=== Section Start ===

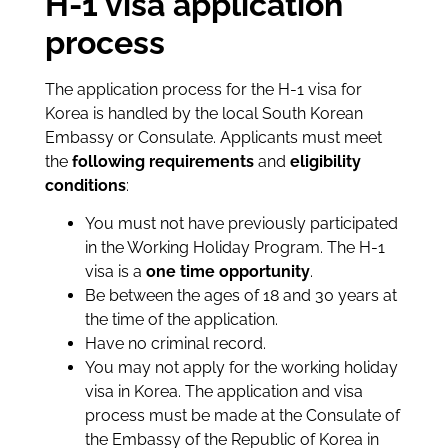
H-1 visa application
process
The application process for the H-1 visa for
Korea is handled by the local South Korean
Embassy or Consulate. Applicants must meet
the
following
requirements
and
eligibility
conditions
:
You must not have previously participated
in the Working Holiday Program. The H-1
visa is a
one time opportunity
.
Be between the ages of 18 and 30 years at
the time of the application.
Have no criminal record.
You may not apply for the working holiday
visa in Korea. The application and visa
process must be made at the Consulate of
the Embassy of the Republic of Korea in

=== Section End ===
=== Section Start ===

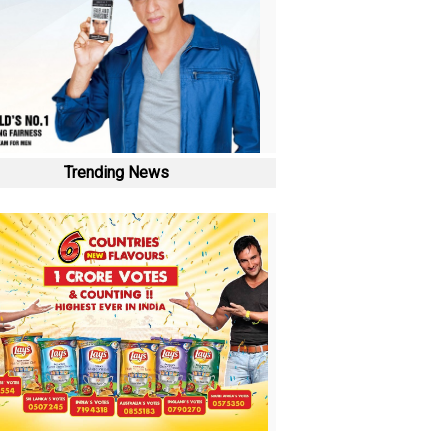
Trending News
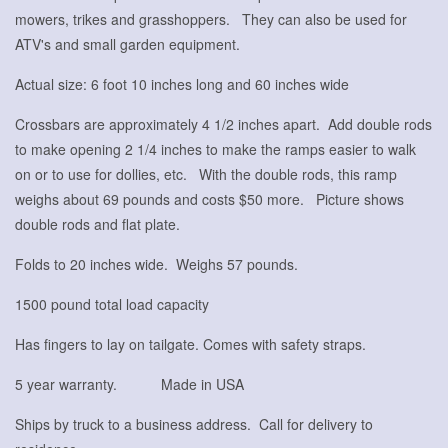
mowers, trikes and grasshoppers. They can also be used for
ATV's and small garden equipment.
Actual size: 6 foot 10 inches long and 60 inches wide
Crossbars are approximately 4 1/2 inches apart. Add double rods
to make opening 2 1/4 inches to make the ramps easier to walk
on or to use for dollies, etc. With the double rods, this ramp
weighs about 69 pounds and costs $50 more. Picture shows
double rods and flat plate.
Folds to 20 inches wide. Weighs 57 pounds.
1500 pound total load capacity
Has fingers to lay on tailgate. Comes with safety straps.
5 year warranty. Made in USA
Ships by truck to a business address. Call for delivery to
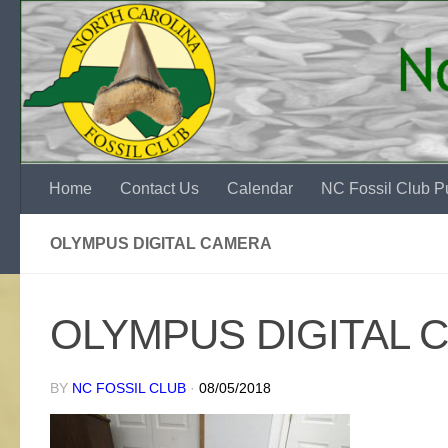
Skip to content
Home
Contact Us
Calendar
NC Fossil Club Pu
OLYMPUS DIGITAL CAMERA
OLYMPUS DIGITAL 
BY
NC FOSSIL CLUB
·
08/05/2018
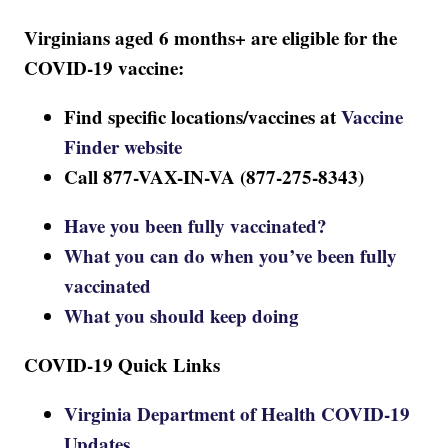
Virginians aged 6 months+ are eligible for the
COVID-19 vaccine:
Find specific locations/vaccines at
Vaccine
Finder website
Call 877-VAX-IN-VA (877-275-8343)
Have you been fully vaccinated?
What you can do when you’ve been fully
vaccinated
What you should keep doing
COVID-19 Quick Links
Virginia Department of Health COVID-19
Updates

=== Section End ===

Job item ::
From the material above, copy out every line bearing the string "visa".

Task result ::
H-1 visa application
The application process for the H-1 visa for
visa is a
visa in Korea. The application and visa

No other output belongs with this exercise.